Records for this exercise>

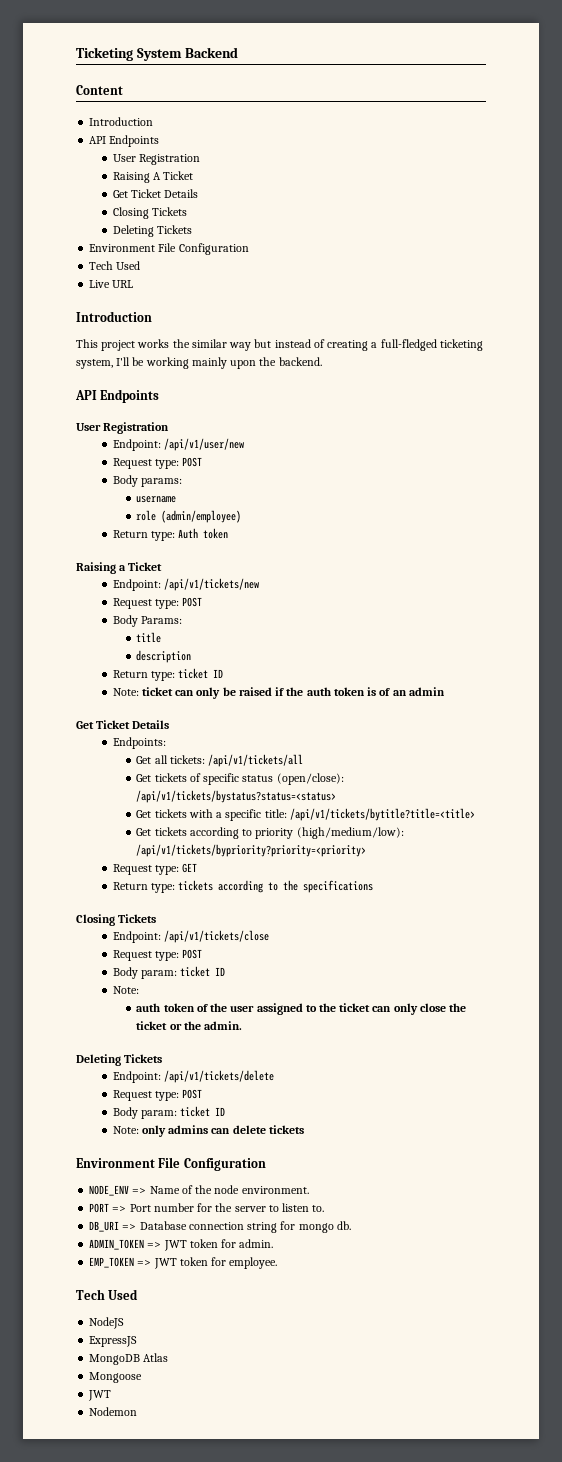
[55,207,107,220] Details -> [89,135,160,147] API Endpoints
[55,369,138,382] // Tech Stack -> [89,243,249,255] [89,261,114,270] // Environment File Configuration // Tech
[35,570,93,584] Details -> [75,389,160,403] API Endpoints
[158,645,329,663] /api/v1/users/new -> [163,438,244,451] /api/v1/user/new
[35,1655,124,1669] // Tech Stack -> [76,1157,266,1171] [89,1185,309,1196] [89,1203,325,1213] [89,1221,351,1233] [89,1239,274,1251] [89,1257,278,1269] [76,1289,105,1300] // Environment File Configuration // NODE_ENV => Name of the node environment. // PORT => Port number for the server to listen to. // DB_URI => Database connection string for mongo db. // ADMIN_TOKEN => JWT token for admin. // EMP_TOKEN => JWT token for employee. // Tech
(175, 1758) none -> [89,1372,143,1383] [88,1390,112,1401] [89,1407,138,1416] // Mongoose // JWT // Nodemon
* * *
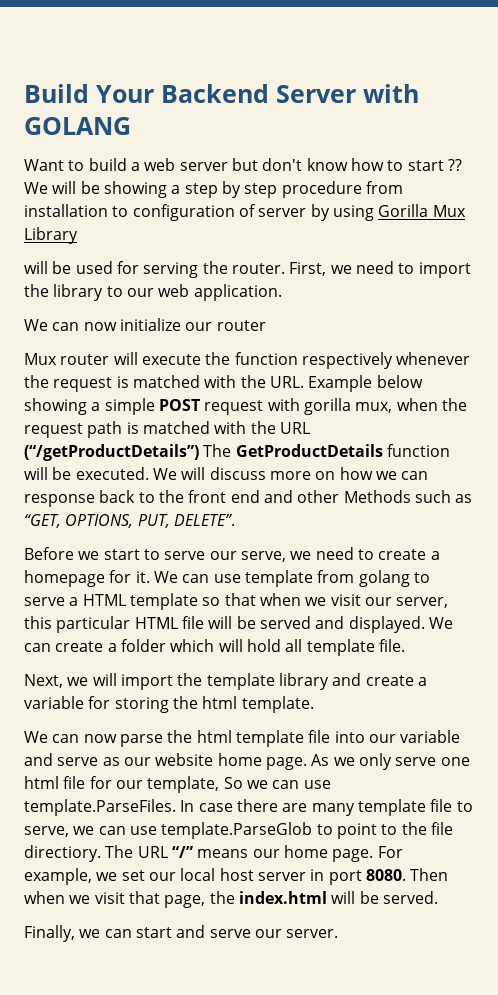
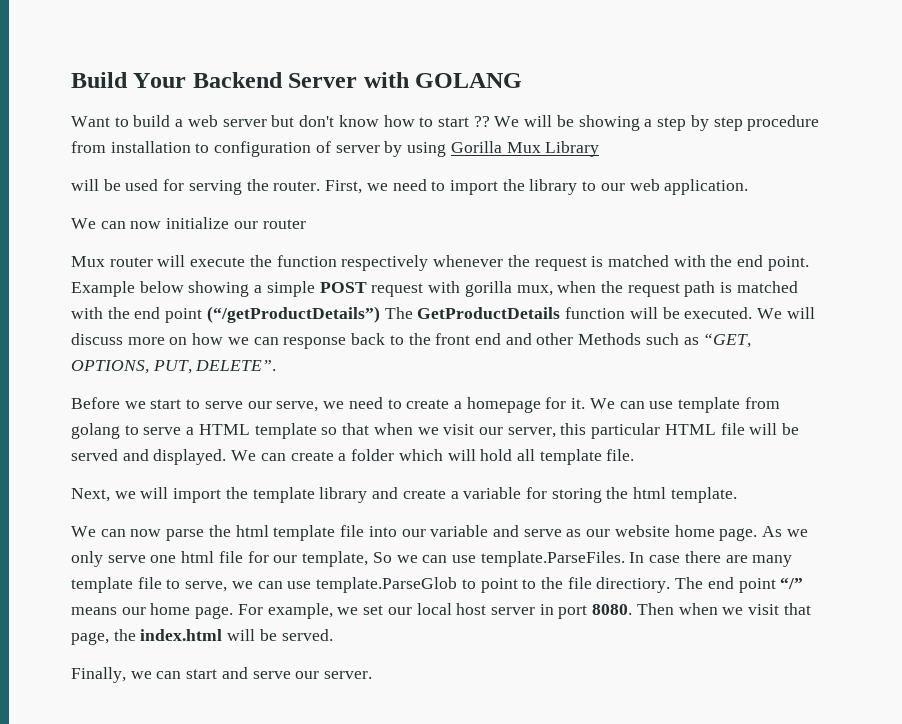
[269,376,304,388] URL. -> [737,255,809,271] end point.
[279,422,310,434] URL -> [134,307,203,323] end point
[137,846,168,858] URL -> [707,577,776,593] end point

Description of the task> Looking at the entries above, count each line that includes the string "Endpoints" and give only the total.

Solution> 2